2. Tracking Climate Change

Building on the work relating to adaptation and acclimation, it is important to consider that lichens are dual organisms with the potential to share photobionts. These multispecies interactions are a central challenge to understanding the biodiversity response to climate change. Our preliminary studies have demonstrated that sexual spore-dispersed Nephroma laevigatum may be limited in its occurrence by facilitation from the asexual Nephroma parile [2]. This completely overturns expectations under climate change scenarios, i.e. that species with smaller propagules will more easily track climate change than species with larger and heavier propagules.

3. Microhabitat Heterogeneity

Our work in Bioclimatic Modelling has demonstrated the extent to which a species' distribution might be controlled by the interaction between macroclimate and patterns of habitat quality [3, 4]. We are now using Mechanistic Models to understand how landscape features relate to specific microclimatic refugia. It might then be possible to manage additional structural complexity into a woodland stand, in order to actively promote species resilience by maintaining suitable microclimatic conditions during climate change, and population viability.

References:

[1] Ellis, C.J. (2013) A risk-based model of climate change threat: hazard, exposure and vulnerability in the ecology of lichen epiphytes. Botany, 91: 1-11.

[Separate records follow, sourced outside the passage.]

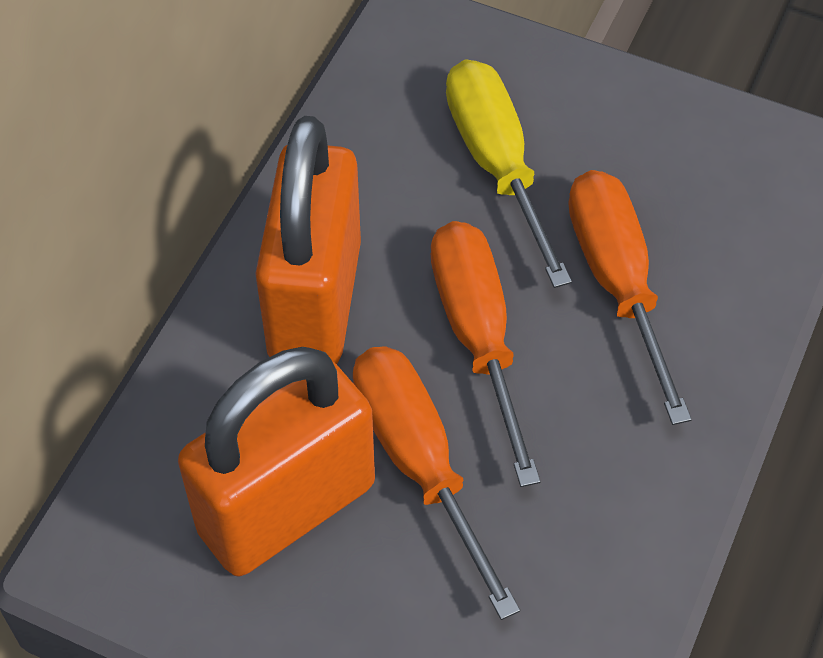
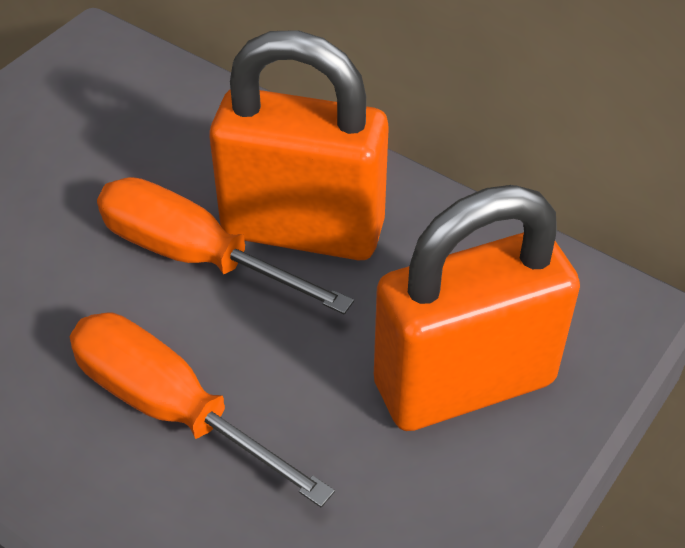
orange screwdriver: 3 -> 2
yellow screwdriver: 1 -> 0

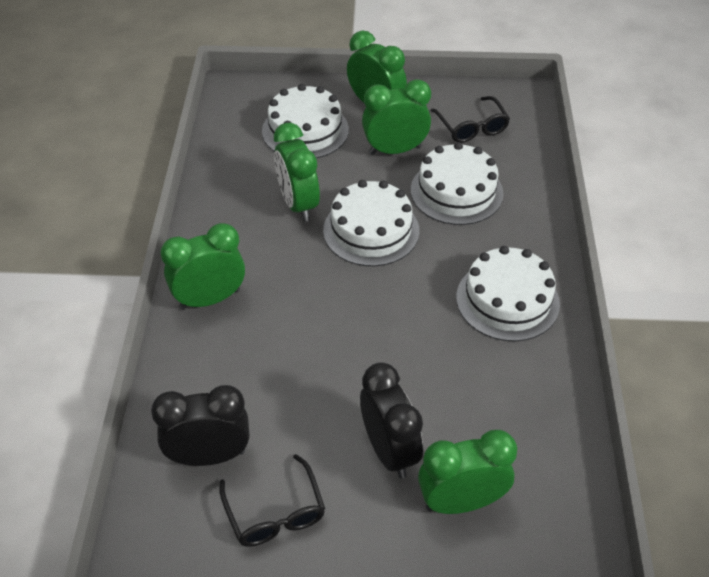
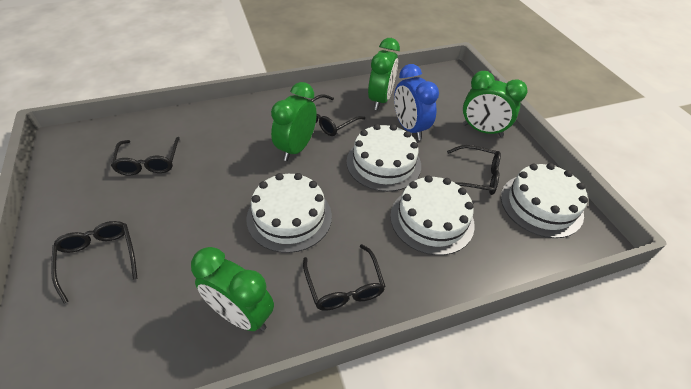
black clock: 2 -> 0
black glasses: 2 -> 5
blue clock: 0 -> 1
green clock: 5 -> 4

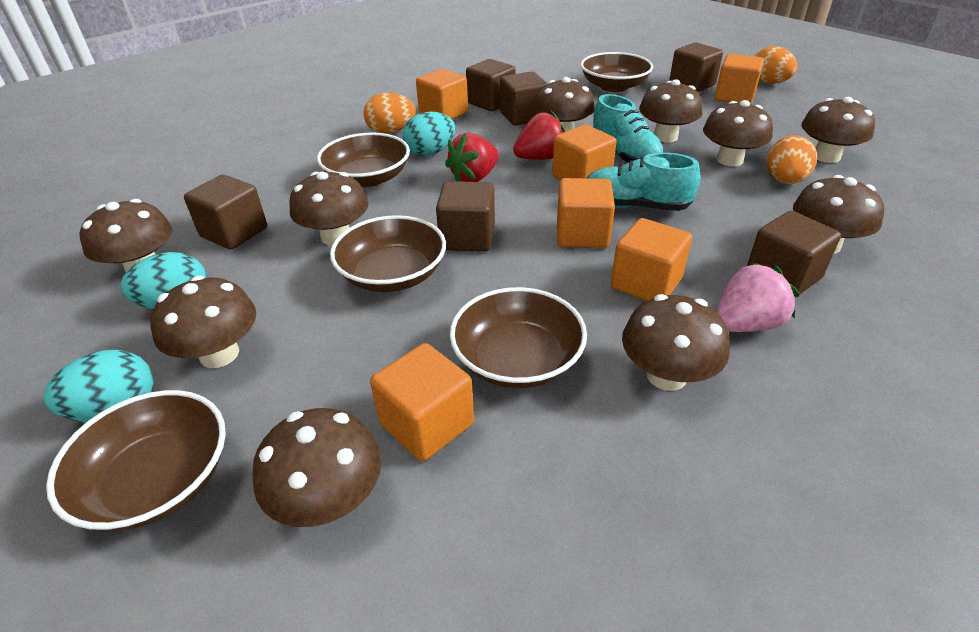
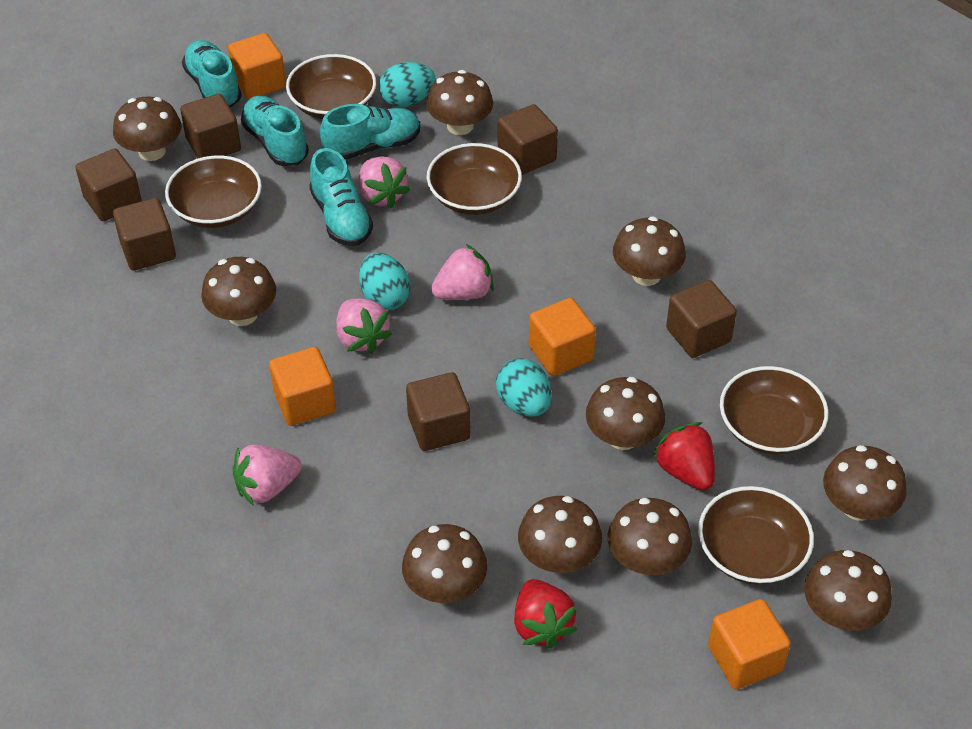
orange cube: 6 -> 4
orange egg: 3 -> 0
pink strawberry: 1 -> 4
turquoise shoe: 2 -> 4

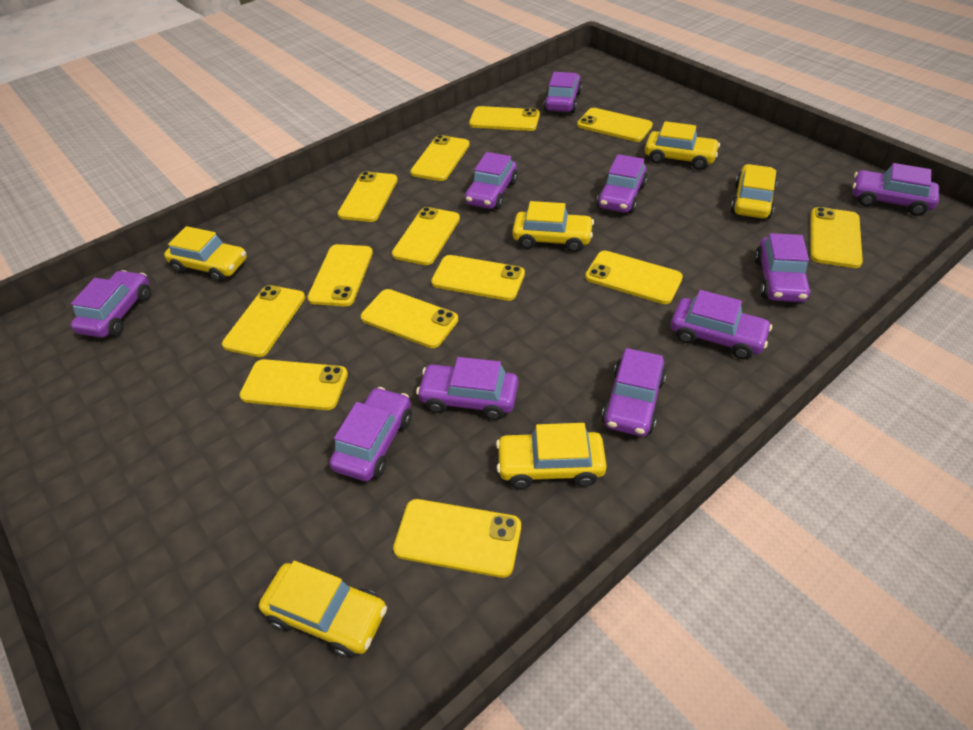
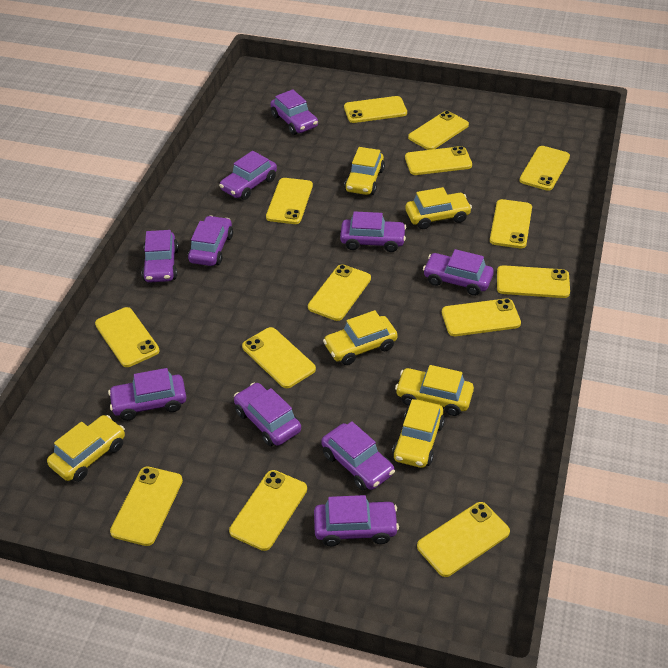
yellow phone: 13 -> 14

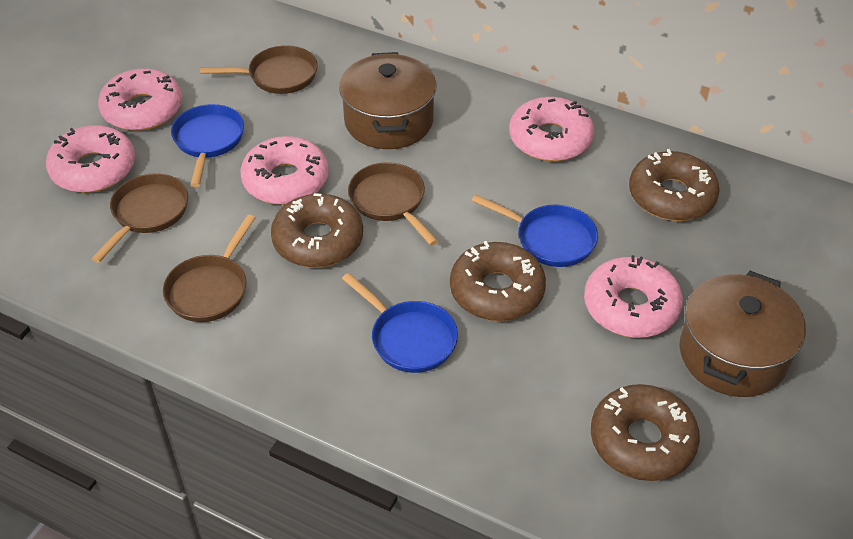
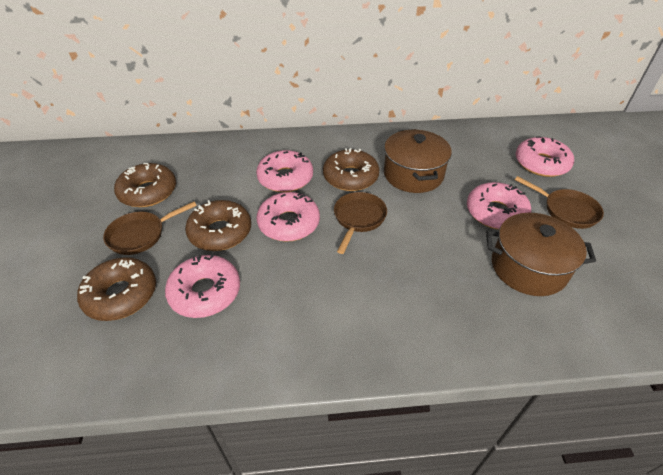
blue pan: 3 -> 0
brown pan: 4 -> 3

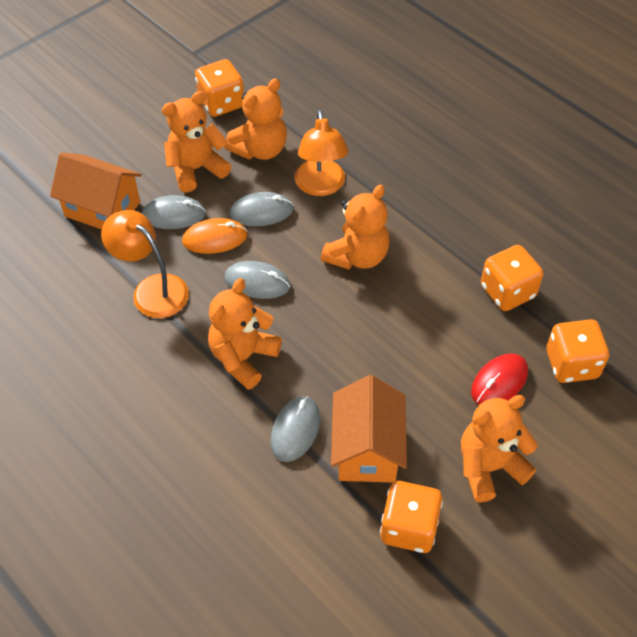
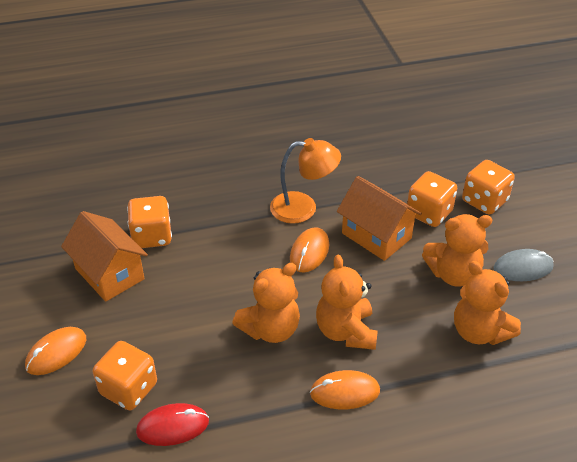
grey mouse: 4 -> 1
orange lamp: 2 -> 1
orange mouse: 1 -> 3
orange teddy bear: 5 -> 4

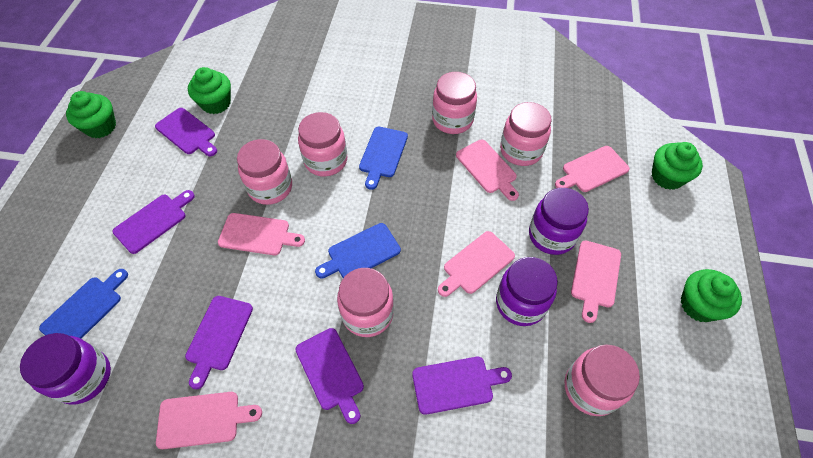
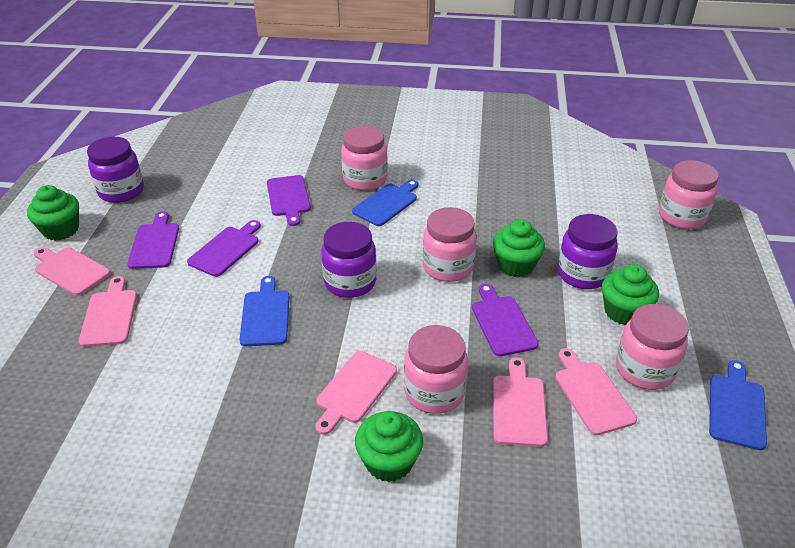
pink cutting board: 6 -> 5
pink jar: 6 -> 5
purple cutting board: 5 -> 4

[2] Belinchon, R., Yahr, R. & Ellis, C.J. (2015) Interactions among species with contrasting dispersal modes explain distributions for epiphytic lichens. Ecography, 38: 762-768.

[3] Lisewski, V. & Ellis, C.J. (2010) Epiphyte sensitivity to a cross-scale interaction between habitat quality and macroclimate – an opportunity for range-edge conservation. Biodiversity & Conservation, 19: 3935-3949.

[4] Lisewski, V. & Ellis, C.J. (2011) Lichen epiphyte abundance controlled by the nested effect of woodland composition along macroclimatic gradients. Fungal Ecology, 4: 241-249.